### Excerto da página
--

Quanto aos riscos são os evidentes. Não creio que o PCP e o BE tenham deixado de ser revolucionários. Se continuam a sê-lo têm um discurso para fora e outro para o interior das suas fileiras. No íntimo não desejam melhorar o estado das coisas, querem destruir para que nessa destruição outro Estado possa nascer. Qualquer estratégia ou aliança com partidos burgueses, como o PS, terá como objetivo a destruição do sistema capitalista. Um jogo perigoso e um dilema para os próximos anos: o PS desistirá com o medo do risco de com eles partilhar poder ou terá a esperança de os ‘aculturar’?

Acontece que o desafio lançado por António Costa tem um pequeno problema. Os socialistas perderam claramente as eleições e se as perderam, sobretudo nas circunstâncias em que tal aconteceu, não têm legitimidade moral para governar. Nem todas as regras morais são jurídicas, vem nos livros. O vencedor da Volta a França em bicicleta sabe que se chegar à última etapa, a da consagração, com dois segundos de avanço do segundo classificado, poderá tranquilamente beber o seu champanhe sem o risco de ver o seu concorrente trai-lo com um sprint à chegada dos Campos Elísios. A sua vitória seria tão legal como imoral.

O que fazemos na vida acaba por nos perseguir. Alguém pode escrever vinte excelentes livros, mas isso só será relevado se o 21º livro for um sucesso. Talvez aí, recuperando todos os outros, se reconheça que nem sempre o mundo está atento. Por outro lado, as más ações ganham um peso maior quando na política alguém tem o azar de perder ou cair em desgraça. Costa ao derrubar Seguro, convenceu os socialistas de que era o homem certo, todas as outras hipóteses eram ridicularizadas, o importante era a conquista do poder. Vários dos que aplaudiram a faca em Seguro torcem agora o nariz a um movimento que parece decalcado. Tudo legitimamente amoral. O que interessa são os fins, ou pelo menos assim parece. Não é bonito de ver, tenho pena de o estar a escrever.

Costa está a jogar a sua carreira política. As cartas estão todas na mesa, é o tudo ou nada. Mas nesta tomada de assalto do Palácio de Inverno, o PS arrisca-se a longos anos de irrelevância. Pode correr bem? Não menosprezo a realidade, tudo pode sempre acontecer. Mas valerá a pena ao PS o risco? Ou alguma coisa me escapa neste póquer e um dia me obrigarão a reconhecer o génio de Costa? Esperarei sentado.

--

### Material fornecido

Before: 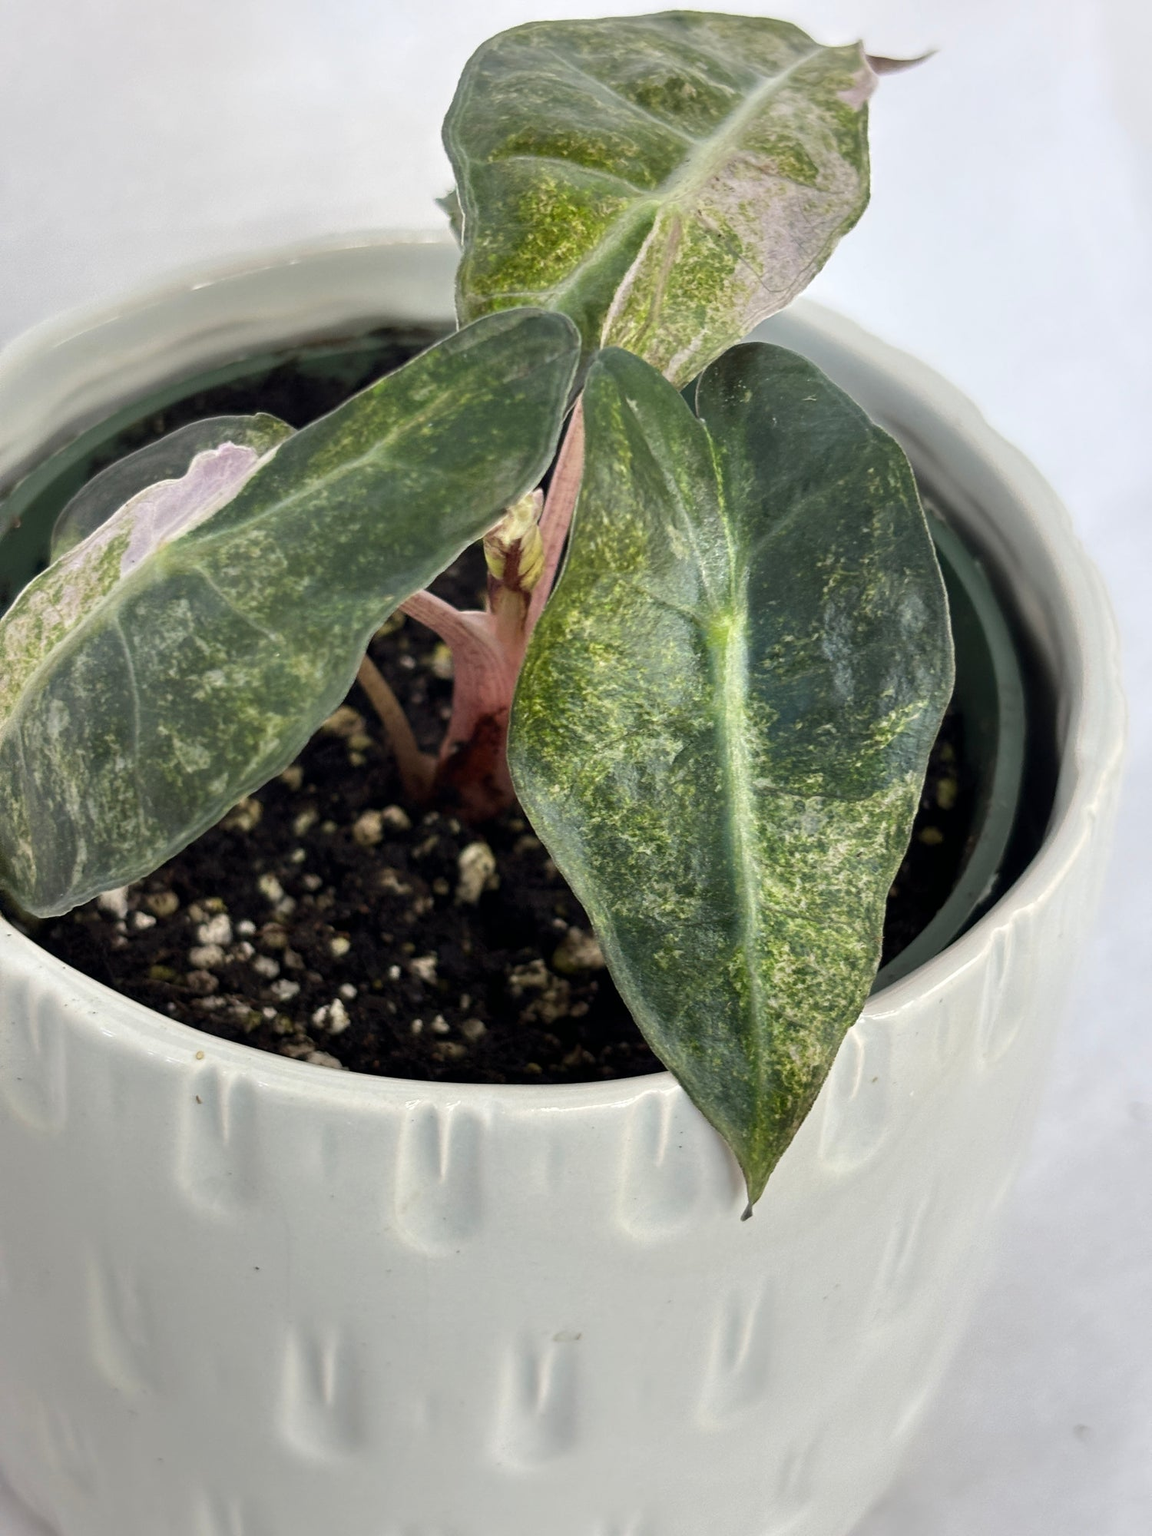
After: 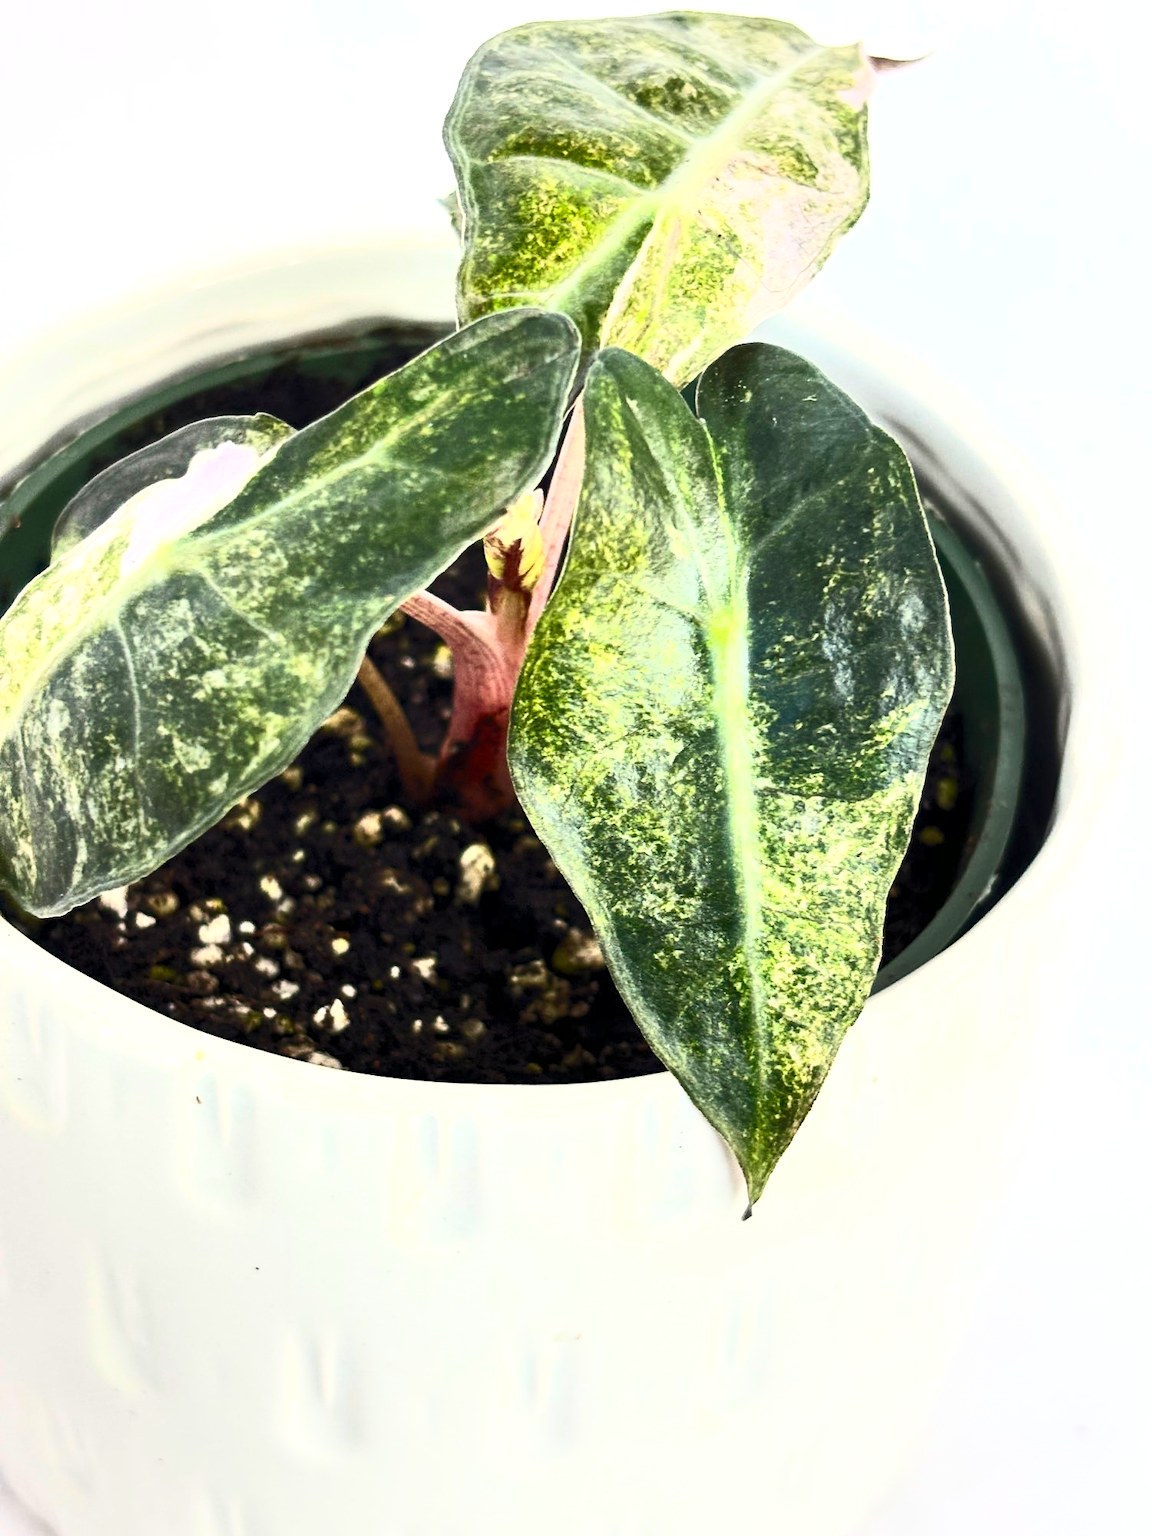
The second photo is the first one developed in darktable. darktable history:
contrast brightness saturation: contrast 0.818, brightness 0.585, saturation 0.587
tone equalizer: on, module defaults
local contrast: highlights 106%, shadows 102%, detail 120%, midtone range 0.2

--

### Tarefas propostas
- a) Traduza para inglês esta frase do excerto: "As cartas estão todas na mesa, é o tudo ou nada."
- b) Segundo o excerto, que partidos o autor não crê que tenham deixado de ser revolucionários?
- c) Explique, com base no excerto, por que razão o autor considera que os socialistas não têm legitimidade moral para governar.
Os registos não fazem falta para responder.

### Respostas
- a) The cards are all on the table; it's all or nothing.

- b) O PCP e o BE.

- c) Os socialistas perderam claramente as eleições, sobretudo nas circunstâncias em que isso aconteceu. Para o autor, quem perde não tem legitimidade moral para governar, ainda que o possa fazer legalmente, porque nem todas as regras morais são jurídicas.